Seguir a Jesús no es obligatorio. Es una decisión libre de cada uno. Pero no es suficiente hacer confesiones fáciles  de estilo “estoy bautizado”, “cristiana fue mi familia desde siempre”, “aquí todo el mundo lo es”, “cumplo lo que está mandado”, “estudié en un colegio religioso”, “no practico pero creer vaya si creo”, etc. Si queremos seguirlo en su tarea apasionante de hacer un mundo más humano, digno y dichoso, hemos de estar dispuestos a dos cosas: Primero, renunciar a proyectos o planes que se oponen al reino de Dios, dicho de forma negativa; o en positivo: apostar por el reino de Dios y su justicia. Segundo, aceptar los sufrimientos que nos pueden llegar por seguir a Jesús e identificarnos con su causa.
A Jesús hay que tomárselo en serio. Y al hacer esta afirmación hay que tentarse mucho la ropa, porque puede decirse mirando a los demás y volverse luego contra uno mismo.
Porque podemos ser cristianos de pacotilla, o de horca y chuchillo, por mirar los dos extremos del mismo error. De los que figuran y hacen bulto, pero están a su bola. O de los que inquisitorialmente juzgan y condenan a cualquiera que viva y piense de otra forma.
El problema gordo del que trata hoy el evangelio es el que encarna Pedro, que se pone a la cabeza para que todo el mundo, incluido Dios mismo, haga lo que a él le parece. Y no. Ese no es nuestro puesto, está reservado para Jesús. Y los demás, todos y todas, detrás de él.
Y quien está el primero de la fila, o sea Jesús, es tanto Dios como ser humano. Esa es nuestra gloria, pero es también nuestro calvario. Porque no sabemos manejarnos o no queremos. O bien le quitamos la divinidad, y le miramos como un líder más, de los muchos que ha habido. O bien le borramos la humanidad, porque no le queremos tan rebajado, y le convertimos en un ídolo.
En ambos casos hemos hecho de Jesús un títere sin cabeza, que manejamos a nuestra conveniencia.
Hemos de tomar a Jesús en serio, nada de bromas ni de ligerezas; mucho menos manipularlo como coartada o como amenaza.
¿Cómo acertaremos?
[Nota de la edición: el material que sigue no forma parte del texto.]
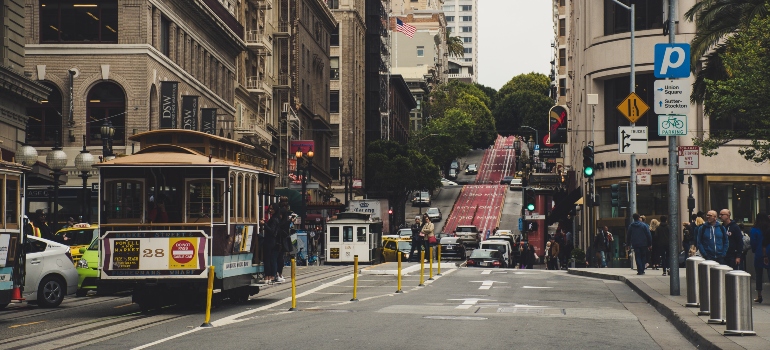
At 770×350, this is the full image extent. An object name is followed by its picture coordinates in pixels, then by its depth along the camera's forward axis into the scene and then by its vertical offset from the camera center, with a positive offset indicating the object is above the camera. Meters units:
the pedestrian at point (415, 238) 47.86 -1.32
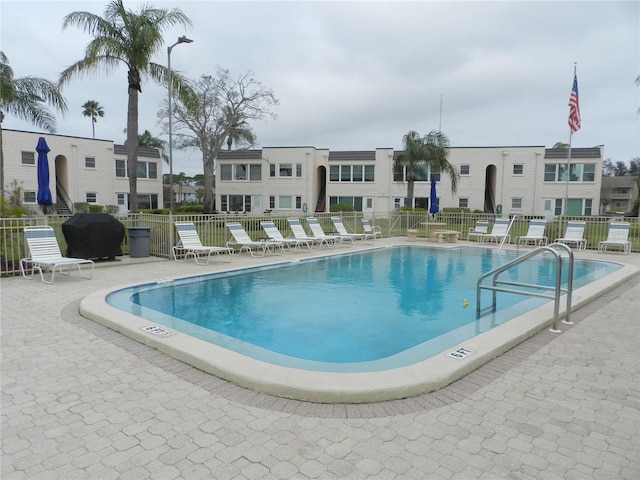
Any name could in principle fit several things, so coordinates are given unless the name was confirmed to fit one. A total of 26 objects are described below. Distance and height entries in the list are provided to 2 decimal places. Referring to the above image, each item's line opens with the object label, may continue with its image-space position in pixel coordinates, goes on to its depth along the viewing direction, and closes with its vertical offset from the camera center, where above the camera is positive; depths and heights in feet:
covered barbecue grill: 35.22 -2.89
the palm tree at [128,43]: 46.14 +18.53
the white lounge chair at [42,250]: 29.10 -3.61
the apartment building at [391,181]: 105.91 +7.66
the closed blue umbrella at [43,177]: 36.42 +2.31
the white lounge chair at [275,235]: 47.26 -3.46
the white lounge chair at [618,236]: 50.17 -3.23
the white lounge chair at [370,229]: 63.41 -3.52
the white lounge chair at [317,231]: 53.45 -3.29
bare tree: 101.86 +24.12
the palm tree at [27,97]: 64.39 +17.46
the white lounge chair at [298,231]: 50.57 -3.13
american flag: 62.64 +15.35
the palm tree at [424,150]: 81.41 +11.66
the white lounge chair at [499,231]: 59.65 -3.26
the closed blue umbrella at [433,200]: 73.13 +1.40
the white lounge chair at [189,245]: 38.17 -3.92
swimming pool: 12.18 -5.79
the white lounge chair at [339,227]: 57.44 -2.92
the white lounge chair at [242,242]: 43.21 -3.97
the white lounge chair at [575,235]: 53.16 -3.25
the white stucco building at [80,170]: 93.04 +8.46
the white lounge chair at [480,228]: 63.51 -3.12
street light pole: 51.31 +20.67
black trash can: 39.91 -3.78
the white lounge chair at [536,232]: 55.52 -3.12
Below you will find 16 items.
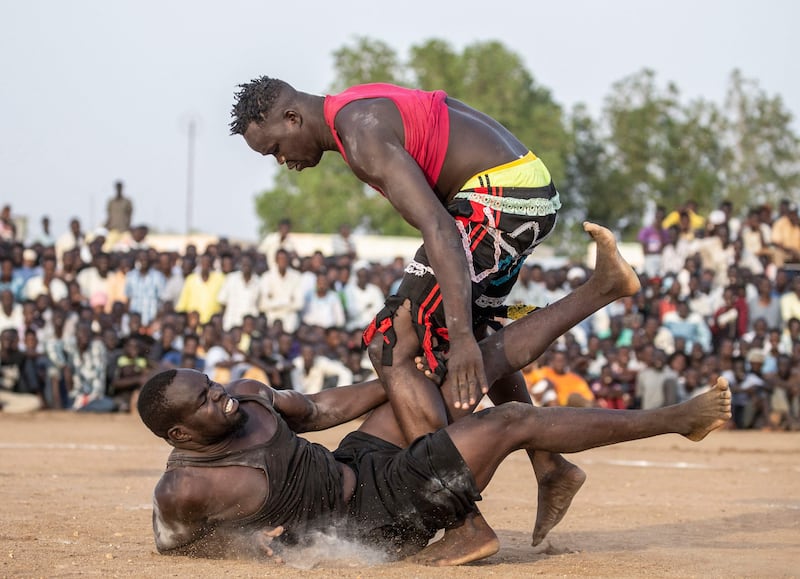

Está bien saberse el catecismo, está muy bien. Y recitar el Credo. Y obedecer a la Iglesia. Pero está mucho mejor atender a lo que nos dice Santiago, por un lado: «Tú tienes fe y yo tengo obras. Enséñame tu fe sin obras y yo, por las obras, te probaré mi fe».
Y Jesús por otro: «El que quiera venirse conmigo, que se niegue a sí mismo, que cargue con su cruz y me siga. Mirad, el que quiera salvar su vida la perderá; pero el que pierda su vida por mí y por el Evangelio la salvará».